Why our MLAs' Cuban health trip is just a sick joke
You're Havana a laugh, aren't you? The decision of the Assembly's Health Committee to send chair and vice chair Sue Ramsey and Jim Wells to a conference in the land of rum, cigars, tail-finned Fifties automobiles and socialist dictatorship has produced a lot of criticism from the voters.
You know, the ones who pick up the tab.
At a time when FG Wilson announces the loss of hundreds of jobs, when our high streets are coming down with To Let signs and pound shops seem to be the only growth business, the decision seems at best bizarre, at worst downright insulting to local people here.
True, health is an important issue and it's vital that our elected representatves are up to date with different systems around the world.
But we live in an internet society - a researcher armed with little more than a laptop and giant jar of coffee will glean as much information as Ramsey and Wells will in a few days of shaking hands and carefully arranged propaganda displays.
On the face of it Cuba does have better "health outcomes" than Northern Ireland - seven months longer in terms of life expectancy (seven years when compared to our areas of greatest deprivation). And it does seem to generate "more bang for its buck".

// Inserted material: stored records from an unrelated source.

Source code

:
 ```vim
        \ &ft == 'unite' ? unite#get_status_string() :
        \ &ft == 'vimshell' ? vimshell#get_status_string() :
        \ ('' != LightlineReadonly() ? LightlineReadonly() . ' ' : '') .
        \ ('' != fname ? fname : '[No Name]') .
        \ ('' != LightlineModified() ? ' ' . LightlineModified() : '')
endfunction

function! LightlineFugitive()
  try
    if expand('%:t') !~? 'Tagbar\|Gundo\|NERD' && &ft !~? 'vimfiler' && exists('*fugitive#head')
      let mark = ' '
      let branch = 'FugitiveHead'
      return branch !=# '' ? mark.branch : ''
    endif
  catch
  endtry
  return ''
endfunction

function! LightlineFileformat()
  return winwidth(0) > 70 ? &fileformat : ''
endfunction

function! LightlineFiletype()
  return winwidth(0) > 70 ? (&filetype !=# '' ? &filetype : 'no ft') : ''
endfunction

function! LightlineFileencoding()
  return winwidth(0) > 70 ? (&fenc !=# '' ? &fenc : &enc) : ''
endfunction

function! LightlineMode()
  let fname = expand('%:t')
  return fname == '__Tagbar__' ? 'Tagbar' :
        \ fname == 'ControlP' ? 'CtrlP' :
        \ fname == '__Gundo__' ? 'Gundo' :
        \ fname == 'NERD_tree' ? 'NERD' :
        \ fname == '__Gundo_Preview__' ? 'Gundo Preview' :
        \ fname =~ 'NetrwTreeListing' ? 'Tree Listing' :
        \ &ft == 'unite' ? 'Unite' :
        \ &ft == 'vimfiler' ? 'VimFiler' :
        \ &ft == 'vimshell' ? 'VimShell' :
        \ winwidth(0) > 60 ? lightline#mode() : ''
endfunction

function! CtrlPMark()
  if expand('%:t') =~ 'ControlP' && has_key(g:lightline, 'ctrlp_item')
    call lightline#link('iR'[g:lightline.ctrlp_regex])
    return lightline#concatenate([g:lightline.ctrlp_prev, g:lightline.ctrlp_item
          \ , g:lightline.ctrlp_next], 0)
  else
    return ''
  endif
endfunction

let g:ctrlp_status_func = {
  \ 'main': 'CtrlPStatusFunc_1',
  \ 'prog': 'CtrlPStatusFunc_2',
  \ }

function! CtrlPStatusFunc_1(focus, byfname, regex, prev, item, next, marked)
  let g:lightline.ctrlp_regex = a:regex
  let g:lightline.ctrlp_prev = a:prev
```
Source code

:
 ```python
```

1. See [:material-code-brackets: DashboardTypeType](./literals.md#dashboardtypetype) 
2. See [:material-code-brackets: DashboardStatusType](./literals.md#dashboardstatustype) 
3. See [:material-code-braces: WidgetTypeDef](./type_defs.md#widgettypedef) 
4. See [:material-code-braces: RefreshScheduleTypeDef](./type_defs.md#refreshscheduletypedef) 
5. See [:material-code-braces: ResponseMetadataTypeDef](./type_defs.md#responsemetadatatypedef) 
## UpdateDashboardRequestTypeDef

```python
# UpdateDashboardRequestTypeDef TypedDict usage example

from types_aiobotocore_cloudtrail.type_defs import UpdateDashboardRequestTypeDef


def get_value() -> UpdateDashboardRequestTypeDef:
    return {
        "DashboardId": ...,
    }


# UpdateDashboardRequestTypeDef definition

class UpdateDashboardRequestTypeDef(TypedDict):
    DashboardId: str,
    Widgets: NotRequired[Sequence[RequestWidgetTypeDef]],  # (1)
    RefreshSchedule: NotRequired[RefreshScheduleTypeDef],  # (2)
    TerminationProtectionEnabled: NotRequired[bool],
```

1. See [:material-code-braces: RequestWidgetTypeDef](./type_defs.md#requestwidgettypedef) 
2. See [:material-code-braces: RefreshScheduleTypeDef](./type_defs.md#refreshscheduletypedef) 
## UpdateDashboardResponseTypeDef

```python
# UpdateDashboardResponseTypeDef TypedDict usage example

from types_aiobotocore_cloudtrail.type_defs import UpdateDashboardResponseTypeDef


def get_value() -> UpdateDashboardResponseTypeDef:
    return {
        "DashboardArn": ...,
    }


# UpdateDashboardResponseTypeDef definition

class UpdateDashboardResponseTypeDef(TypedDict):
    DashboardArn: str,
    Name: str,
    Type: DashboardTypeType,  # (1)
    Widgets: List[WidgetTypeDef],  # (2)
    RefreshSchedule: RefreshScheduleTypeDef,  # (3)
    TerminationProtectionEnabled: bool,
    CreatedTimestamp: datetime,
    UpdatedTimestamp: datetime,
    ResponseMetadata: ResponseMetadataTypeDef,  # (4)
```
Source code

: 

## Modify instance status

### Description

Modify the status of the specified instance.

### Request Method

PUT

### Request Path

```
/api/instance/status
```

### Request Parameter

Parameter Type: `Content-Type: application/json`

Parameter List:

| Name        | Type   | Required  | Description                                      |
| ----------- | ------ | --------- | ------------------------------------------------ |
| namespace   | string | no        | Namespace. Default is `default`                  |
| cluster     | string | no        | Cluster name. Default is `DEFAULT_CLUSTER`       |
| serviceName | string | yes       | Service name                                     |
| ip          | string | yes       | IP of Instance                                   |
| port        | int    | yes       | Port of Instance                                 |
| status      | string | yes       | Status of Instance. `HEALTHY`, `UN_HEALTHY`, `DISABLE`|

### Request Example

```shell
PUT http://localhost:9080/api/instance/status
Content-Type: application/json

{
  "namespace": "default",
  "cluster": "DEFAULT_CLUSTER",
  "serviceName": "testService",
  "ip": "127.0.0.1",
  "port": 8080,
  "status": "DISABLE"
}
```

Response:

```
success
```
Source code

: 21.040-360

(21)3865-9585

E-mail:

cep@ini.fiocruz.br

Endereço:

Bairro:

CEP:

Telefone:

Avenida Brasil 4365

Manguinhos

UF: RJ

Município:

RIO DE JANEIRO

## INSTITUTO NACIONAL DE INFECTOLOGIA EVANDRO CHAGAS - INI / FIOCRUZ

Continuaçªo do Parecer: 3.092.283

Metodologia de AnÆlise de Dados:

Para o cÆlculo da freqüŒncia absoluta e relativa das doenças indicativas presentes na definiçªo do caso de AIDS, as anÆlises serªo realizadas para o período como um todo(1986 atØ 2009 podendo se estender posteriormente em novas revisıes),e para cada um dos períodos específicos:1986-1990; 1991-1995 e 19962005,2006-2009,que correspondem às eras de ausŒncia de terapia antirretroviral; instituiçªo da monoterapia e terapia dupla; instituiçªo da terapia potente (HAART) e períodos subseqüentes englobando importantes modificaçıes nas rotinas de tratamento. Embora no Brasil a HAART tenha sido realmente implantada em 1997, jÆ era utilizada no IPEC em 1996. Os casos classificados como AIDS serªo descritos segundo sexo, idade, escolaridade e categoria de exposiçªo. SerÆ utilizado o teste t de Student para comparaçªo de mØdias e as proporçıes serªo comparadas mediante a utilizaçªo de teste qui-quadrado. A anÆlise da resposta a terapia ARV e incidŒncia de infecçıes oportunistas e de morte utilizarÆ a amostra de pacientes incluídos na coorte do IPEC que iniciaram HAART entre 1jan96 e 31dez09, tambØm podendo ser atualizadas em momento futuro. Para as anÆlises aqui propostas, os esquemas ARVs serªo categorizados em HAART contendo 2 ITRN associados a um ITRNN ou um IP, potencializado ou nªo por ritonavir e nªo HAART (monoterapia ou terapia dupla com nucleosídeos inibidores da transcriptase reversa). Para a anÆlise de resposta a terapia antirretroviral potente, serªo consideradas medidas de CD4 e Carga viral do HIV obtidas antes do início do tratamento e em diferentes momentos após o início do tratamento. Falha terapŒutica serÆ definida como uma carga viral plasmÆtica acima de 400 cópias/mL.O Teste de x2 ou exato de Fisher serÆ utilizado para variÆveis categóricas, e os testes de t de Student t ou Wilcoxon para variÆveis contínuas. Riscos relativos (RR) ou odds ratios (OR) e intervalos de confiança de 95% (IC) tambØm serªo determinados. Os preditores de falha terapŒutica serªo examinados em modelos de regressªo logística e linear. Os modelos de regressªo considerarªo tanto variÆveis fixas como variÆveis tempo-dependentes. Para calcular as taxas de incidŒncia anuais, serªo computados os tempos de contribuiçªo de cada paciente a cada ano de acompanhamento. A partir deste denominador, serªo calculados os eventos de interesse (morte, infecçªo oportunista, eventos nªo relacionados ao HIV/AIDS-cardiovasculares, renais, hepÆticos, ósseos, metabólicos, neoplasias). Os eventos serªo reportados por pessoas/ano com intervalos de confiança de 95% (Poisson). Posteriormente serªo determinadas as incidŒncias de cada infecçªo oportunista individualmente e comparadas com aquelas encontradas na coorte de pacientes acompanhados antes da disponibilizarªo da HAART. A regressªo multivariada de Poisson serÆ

But the better life expectancy could be down to the warm climate and the greater efficiency could be down to the fact doctors' wages are a fraction of what they are here.
So will a sunkissed Ramsey and Wells get off the plane at Belfast International advocating we all move abroad and slash the wages of doctors and nurses? Don't bet on it.
Of course, many will say that that is a gross simplification of the pros and cons of the Cuban system, but the point is simply for MLAs to say "Hey, let's go a-fact-finding" is not an efficient way to govern this place.
Are we really being asked to believe that the other hundred odd MLAs are going to be one whit interested in what R-amp;W have to report?
No, any health reform is going to be dependent upon more mundane issues: if we increase health spending, what is going to be cut? If we are looking for greater efficiencies who's going to lose their jobs? How do we hold down wages? How can we restructure the NHS? Can we afford new, revolutionary - but expensive - treatments?
Those are real political questions, not "What can we learn from Cuba?"
Fact-finding in Cuba, the US and Sweden is placebo politics.
The five or six thousand it will cost to send our representatives to Cuba is, of course, a drop in the ocean but that is not the point. Our, ahem, leaders should be suffering the privations that we are currently undergoing. Money - to quote Mick Hucknall - is too tight to mention.
But not up in Stormont where the daydreaming seems to be going on undiminished while most of us have to live in cold, grey reality. Cuba, Silicon Valley, trips to Washington every few months to lap up the praise of various Americans and go through the 'How the world can learn from the Northern Ireland Peace Process' routine - these are the symptoms of politicians out of touch with the people they claim to govern.
More, it seems like a running away from the realities of governing. Better to gather a snap-shot for the photo album - "Here's me being a real politician" - than to do any actual governing. Then again, that would involve saying unpleasant things, making unpleasant choices, making yourself unpopular.
No, easier by far to bury your head in the sand and dream of this place as a healthcare Cuba, a technological Silicon Valley, an ecologically concerned Denmark. Forget the contradictions. Forget the impracticalities. Do anything to avoid doing your job.
The truth is that politics - like charity - begins at home.